Estos establecimientos son restaurantes exclusivos, que sólo admiten a clientes conocidos o bien recomendados, y muy caros.
Las casas de geishas de Kioto suspendieron actividades en marzo y las reanudaron en junio, con unas normas de operación que obligaban a un trato más distante. Pero es fácil imaginar que, una vez que han corrido las rondas de sake, las normas se relajen.
«Dos maikos del barrio de Gion infectadas por el coronavirus». La noticia, que leí en el Kyoto Shimbun a principios de julio, me atrajo de inmediato. Al comentarla en Twitter evité la palabra maiko —como se le llama a una aprendiz de geisha— y escribí: “Infección en una casa de geishas en el barrio de Gion, en Kioto. No saben cómo llegó hasta ahí. Ah, clientes adinerados entrados en edad, capaces de guardar el anonimato…”.
Sabía que la palabra geishas llamaría más la atención; un par de comentarios me confirmaron que esa atención parte de un equívoco: mucha gente en Occidente cree que una casa de geishas es un establecimiento de comercio sexual. Son otra cosa: restaurantes exclusivos, que sólo admiten a clientes conocidos o bien recomendados, y muy caros, en los que cada uno de los comensales es atendido por una mujer que, además de servirle la comida y la bebida, le sigue la conversación, se ríe de sus chistes, y al final de la cena participa en un número de baile.
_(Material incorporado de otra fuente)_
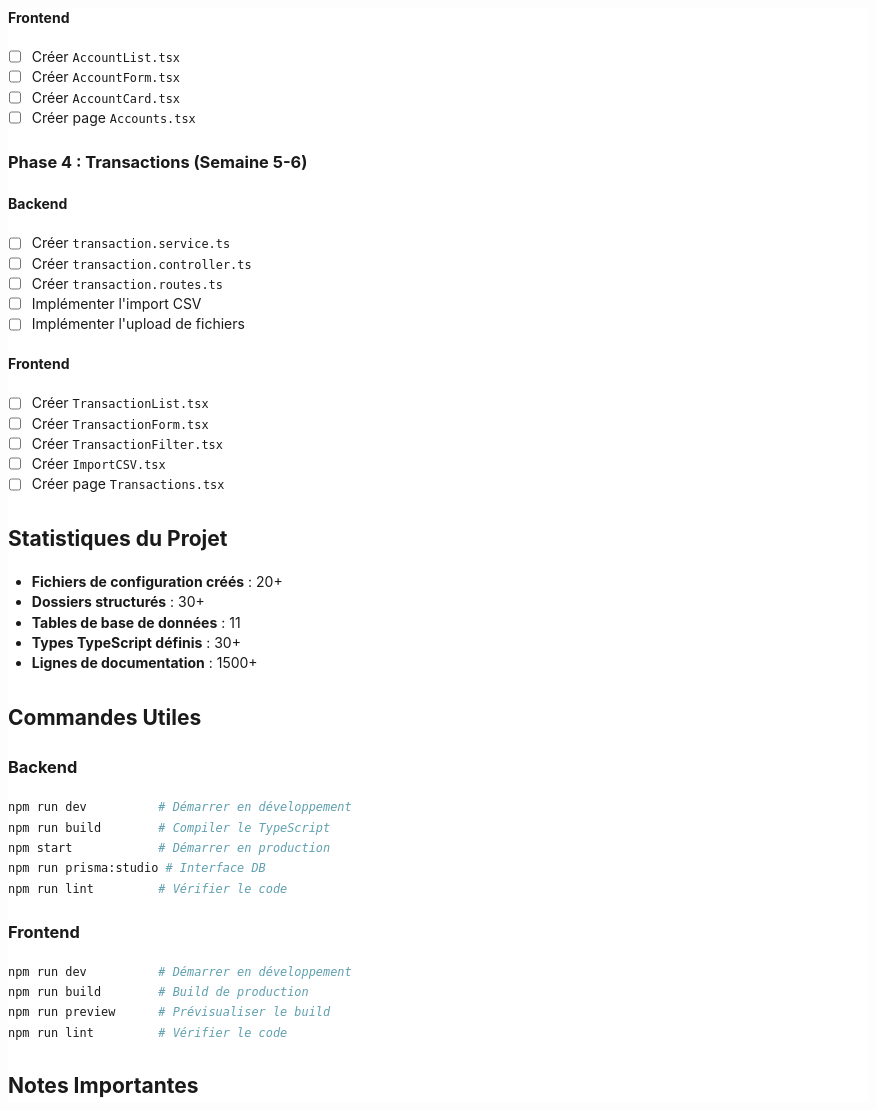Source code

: #### Frontend
- [ ] Créer `AccountList.tsx`
- [ ] Créer `AccountForm.tsx`
- [ ] Créer `AccountCard.tsx`
- [ ] Créer page `Accounts.tsx`

### Phase 4 : Transactions (Semaine 5-6)

#### Backend
- [ ] Créer `transaction.service.ts`
- [ ] Créer `transaction.controller.ts`
- [ ] Créer `transaction.routes.ts`
- [ ] Implémenter l'import CSV
- [ ] Implémenter l'upload de fichiers

#### Frontend
- [ ] Créer `TransactionList.tsx`
- [ ] Créer `TransactionForm.tsx`
- [ ] Créer `TransactionFilter.tsx`
- [ ] Créer `ImportCSV.tsx`
- [ ] Créer page `Transactions.tsx`

## Statistiques du Projet

- **Fichiers de configuration créés** : 20+
- **Dossiers structurés** : 30+
- **Tables de base de données** : 11
- **Types TypeScript définis** : 30+
- **Lignes de documentation** : 1500+

## Commandes Utiles

### Backend
```bash
npm run dev          # Démarrer en développement
npm run build        # Compiler le TypeScript
npm start            # Démarrer en production
npm run prisma:studio # Interface DB
npm run lint         # Vérifier le code
```

### Frontend
```bash
npm run dev          # Démarrer en développement
npm run build        # Build de production
npm run preview      # Prévisualiser le build
npm run lint         # Vérifier le code
```

## Notes Importantes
Pero no fueron el morbo ni el exotismo lo que despertó mi interés sino lo contrario: una inquietante proximidad.
Vivimos a orillas del barrio de Gion —con andar una cuadra entramos en los jardines del Kennin-ji— y una de nuestras vecinas es, precisamente, maiko. No la conocemos: nos lo comentó un taxista parlanchín, pero no llevó la indiscreción hasta señalar su puerta.